Ирина Сергеевна даже очень мало видела двух своих малюток, черноволосого Игоря, которому шел уже четвертый годок, и почти годовалого Глебушку, синеглазого толстого мальчонку, которого она недавно отняла от груди. Она любила обоих своих мальчиков, но какой-то рассеянной любовью, порывистой и непоследовательной, то впадая в непомерную озабоченность из-за какой-нибудь самой пустяшной детской болезни, то забывая о них на долгие часы. Да притом же у Глебушки была веселая нянька, деревенская девка Дашка, здоровая и красивая, забавлявшаяся с ним как будто с собственным ребенком. У Игоря тоже была своя няня, бывшая крепостная Гиреевых, старая Ненила, женщина просветленной кротости и нежности. В доме вообще было много женской прислуги, у которой, по призрачности их несложных обязанностей, времени свободного было сколько угодно, и дети никогда не оставались без присмотра.
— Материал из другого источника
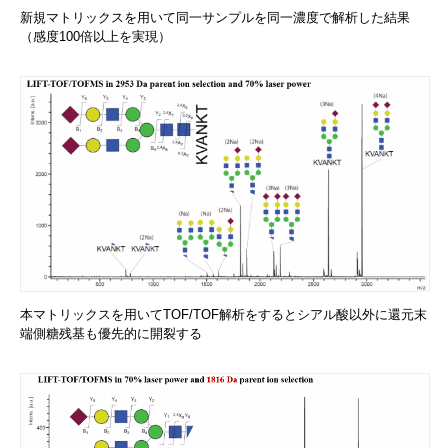
新規マトリックスを用いて同一サンプルを同一濃度で解析した結果
（感度100倍以上を実現）
本マトリックスを用いてTOF/TOF解析をするとシアル酸以外に還元末
端側糖残基も優先的に開裂する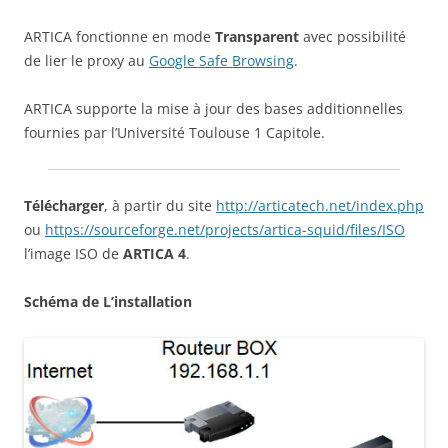
ARTICA fonctionne en mode
Transparent
avec possibilité
de lier le proxy au
Google Safe Browsing
.
ARTICA supporte la mise à jour des bases additionnelles
fournies par l’Université Toulouse 1 Capitole.
Télécharger
, à partir du site
http://articatech.net/index.php
ou
https://sourceforge.net/projects/artica-squid/files/ISO
l’image ISO de
ARTICA 4
.
Schéma de L’installation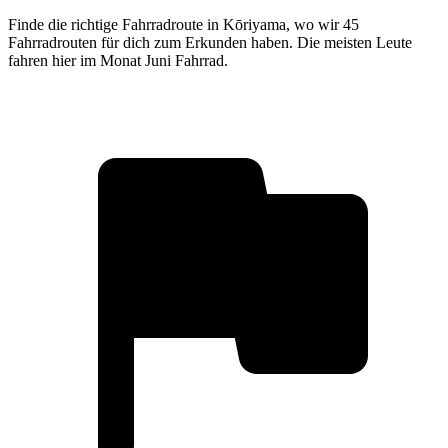
Finde die richtige Fahrradroute in Kōriyama, wo wir 45
Fahrradrouten für dich zum Erkunden haben. Die meisten Leute
fahren hier im Monat Juni Fahrrad.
В этом Иван Андреевич, вообще очень кроткий и невзыскательный, установил строгие правила. Тут даже сказывалось, быть может, не столько отцовское чувство, сколько душевная стройность истинно доброго человека, которому даже и заброшенного котенка или щенка видеть было бы совершенно нестерпимо. Детям было хорошо, но родителям, совсем еще молодым, было свободно. Вдвое свободнее за последние дни, потому что недавно мать Гиреева, сердитая и важная Клеопатра Ильинишна, поссорилась с Ириной Сергеевной и уехала из имения Большие Липы в другое именье, в семью своей племянницы.
Исчез тяжелый сглаз, обременительный и недоброжелательный надзор. Слишком непохожи были один на другой два эти женские нрава, старая властная крепостница, лишь недавно лишившаяся безусловного права помыкать своими рабами и распоряжаться волей своих близких, и молодая, тоже по-своему властная, но именно по-своему, причудница, мечтательная, но и насмешливая своевольница, отнявшая у надменной старухи всю душу единственного ее сына, красавца и веселого охотника, Ивана Андреевича, огорчившего своей свадьбой с московской привередницей немало женских сердец. Ирина Сергеевна, в девичестве Искра, была дочерью жившего в Москве отставного генерала, кончила с шифром Екатерининский институт, гордилась своей начитанностью не только в области романов, владела несколькими иностранными языками, отдавая, конечно, преимущество французскому, любила уколоть умы, крепостнически мыслящие, отточенно-острым отрывком из романтически-вольнолюбивого поэта, а то и философской цитатой, произносимой с большим удовольствием, любила также веселье, и танцы, и вниманье, которое легко приковывалось к ней, и очень гордилась тем, что в ее жилах текла хорошая великорусская кровь, а также казацкая и татарская. Больше всего на свете любила эта юная женщина волю, всю полноту воли, и, любя волю для себя, не могла она и не хотела понять, как кто-нибудь кого-нибудь в чем-нибудь смеет стеснять. Она не любила мать своего любимого, и было за что.